Persson, Per. Parallel Numerical Procedures for the Solution of Contact-Impact Problems. Linköping Studies in Sci. Tech. Dissertation No. 620, 2000
Finite element (FE) simulations of complex problems tend to yield very large models if detailed knowledge of the problems is required. As the model becomes larger, the time needed for solving the problem increases. The solution time is even longer if contact is present in the model. In order to achieve results within a reasonable time frame, High Performance Computers (HPC) are used. Current HPC are often of a parallel type, and to be utilised efficiently they need parallel algorithms.

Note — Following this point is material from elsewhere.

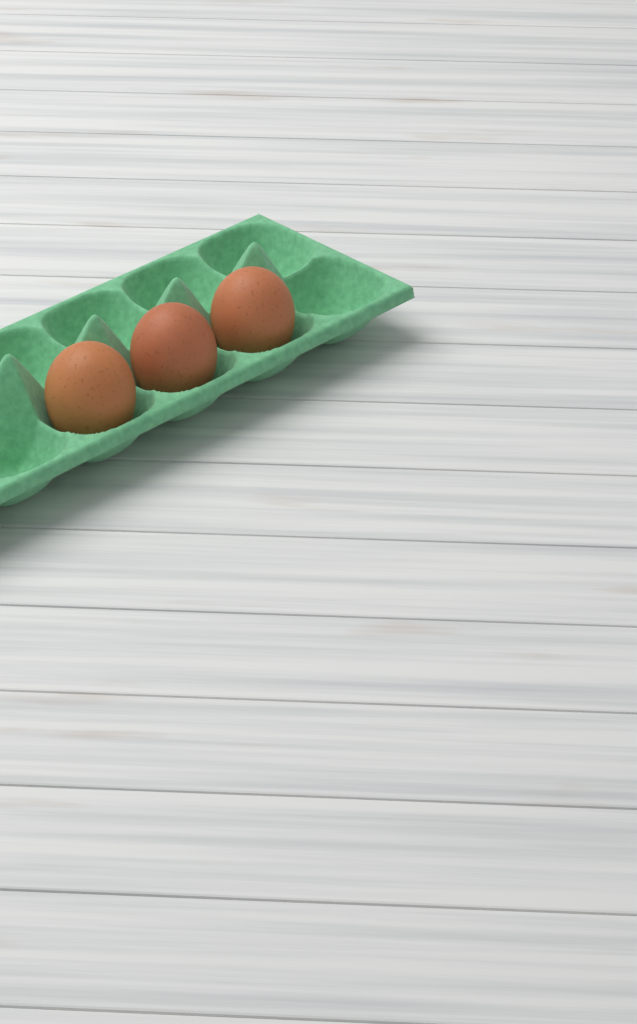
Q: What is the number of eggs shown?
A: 3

In this thesis an efficient parallel contact algorithm for explicit FE simulations is presented. The contact searching is based on a hierarchical concept where also velocity information about the objects is considered. An augmented Lagrange-multiplier method is used to enforce the impenetrability constraints. The parallel algorithm is based on the so-called HITA-DENA algorithm and it is implemented for use in the general FE program mpp/LS-DYNA.

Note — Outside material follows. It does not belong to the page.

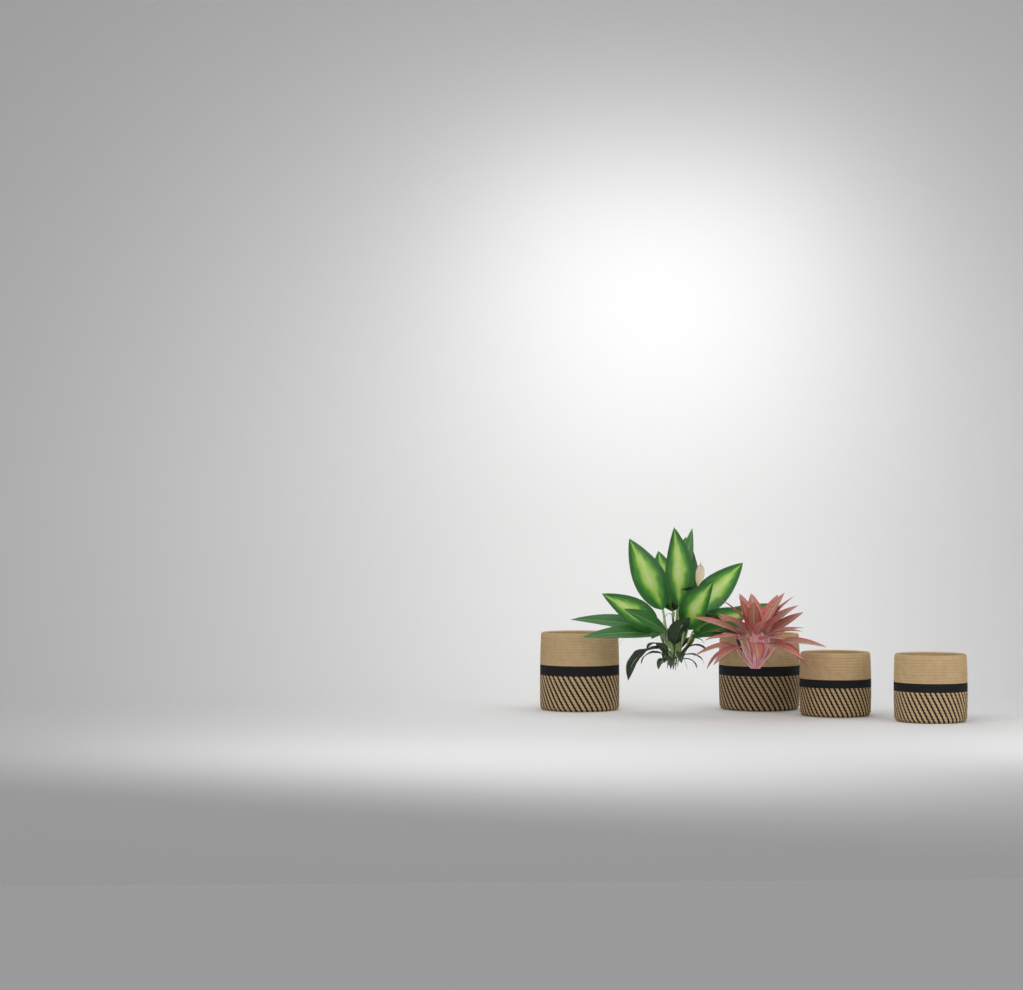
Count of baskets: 4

The parallelisation of an FE method using explicit time integration comes mainly from a domain decomposition of the problem. As the solution is carried out, each processor has to communicate certain information to other processors. The objective of most domain decomposition methods is to reduce the fictitious interior border length, i.e. the cut size, We have shown that this criterion is not necessarily the best for a general problem when contact is present in the calculations. Contacts may easily destroy the communication pattern, leading to an increased cost for communication, and decreased performance of the algorithm. In order to increase the efficiency, two separate domain decompositions are proposed: A static decomposition is constructed to give a good load balance for most element-related calculations, while a dynamic decomposition includes only contact information. The redecompsition of the domain for contact calculations is performed regularly with a newly developed parallel Recursive Coordinate Bisection (pRCB) method.
The presented algorithms are general, they can handle complex contact situations, and they have shown good efficiency on several problems.